Description of the task: Copy nothing but the line with "Table 1. Levels" and the lines that follow it to the end of the entries below, and keep the pictures out.

(Records contained in a dataset)

::::

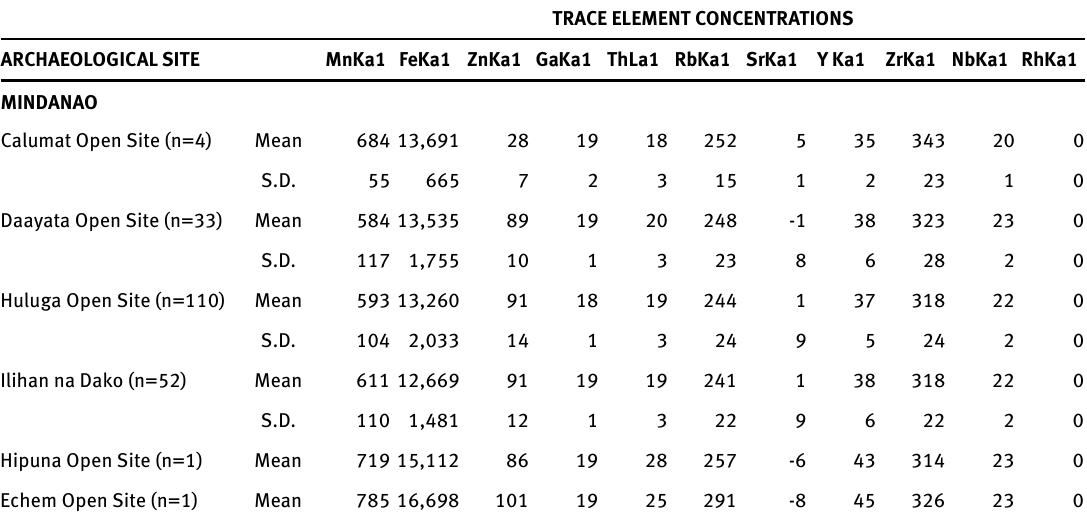
Table 2. Descriptive statistics of the Northern Mindanao archaeological sites using pXRF.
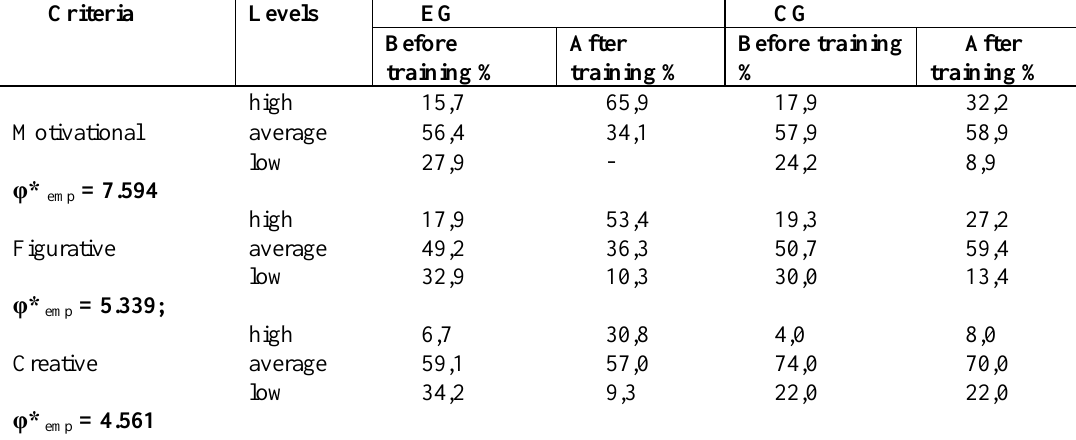
Table 1. Levels of aesthetic education of bachelors by means of information technologies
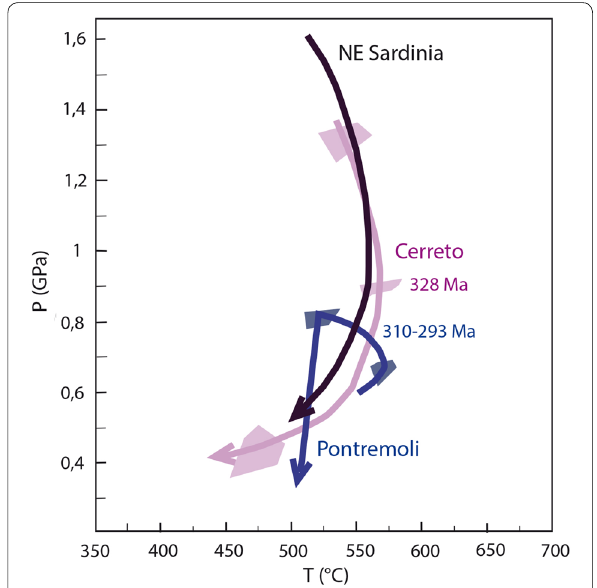
Fig. 4 P–T–t path for inner (pink line) and external (blue line) Tuscan basement compared with that proposed for the axial zone of the Sardinian Variscan belt (Cruciani et al. 2015) in black continuous line (after Lo Po’ et al.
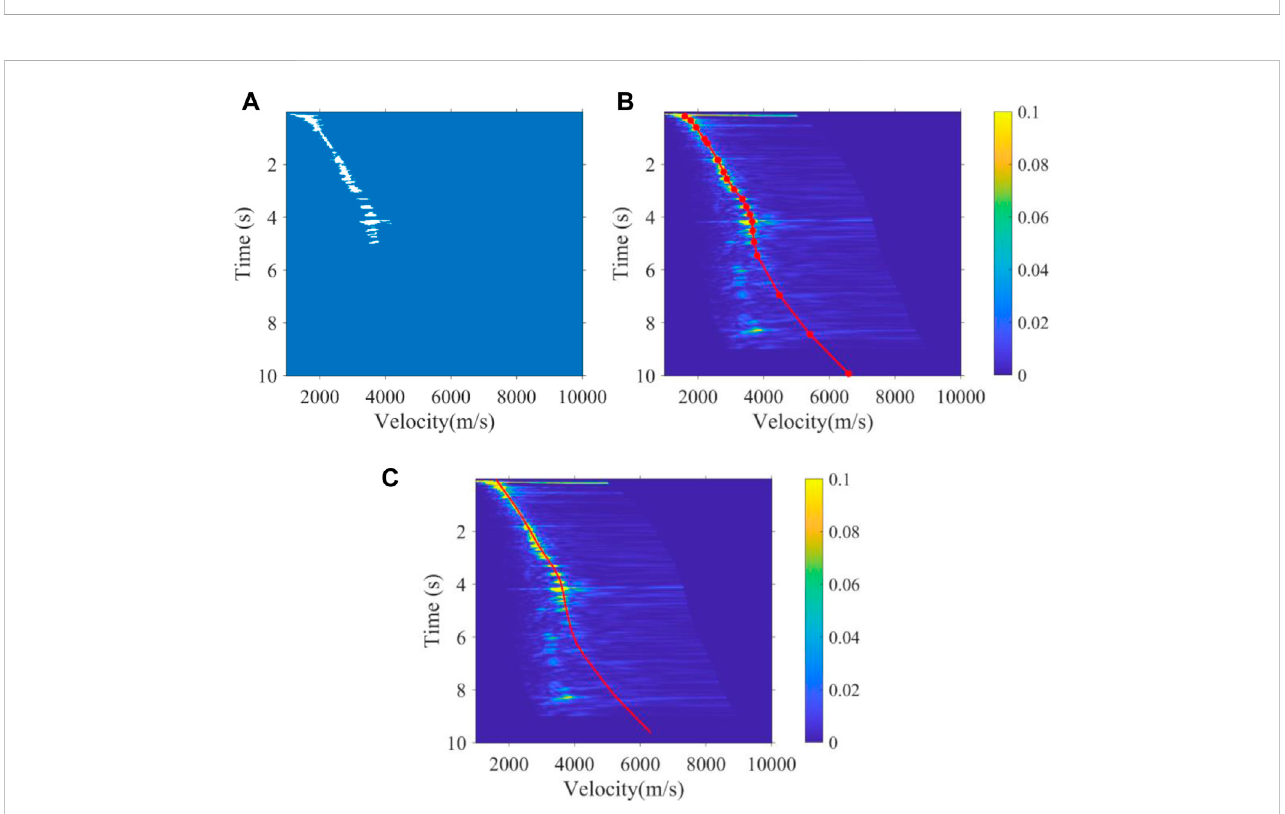
FIGURE 5 3900th velocity spectrum with multiple developments in 6 – 9 s of real data. (A) Segmentation result, (B) intelligent picking result by using the method proposed, and (C) manual picking result by semblance analysis.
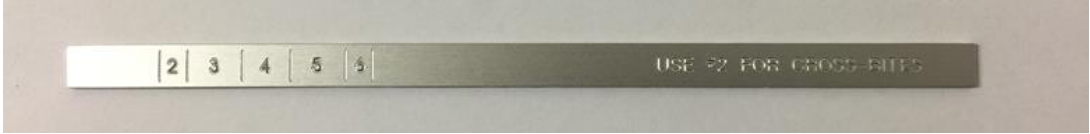
Figure 11. Our “elastic selector gauge”.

::::

Task response:
Table 1. Levels of aesthetic education of bachelors by means of information technologies
Fig. 4 P–T–t path for inner (pink line) and external (blue line) Tuscan basement compared with that proposed for the axial zone of the Sardinian Variscan belt (Cruciani et al. 2015) in black continuous line (after Lo Po’ et al.
FIGURE 5 3900th velocity spectrum with multiple developments in 6 – 9 s of real data. (A) Segmentation result, (B) intelligent picking result by using the method proposed, and (C) manual picking result by semblance analysis.
Figure 11. Our “elastic selector gauge”.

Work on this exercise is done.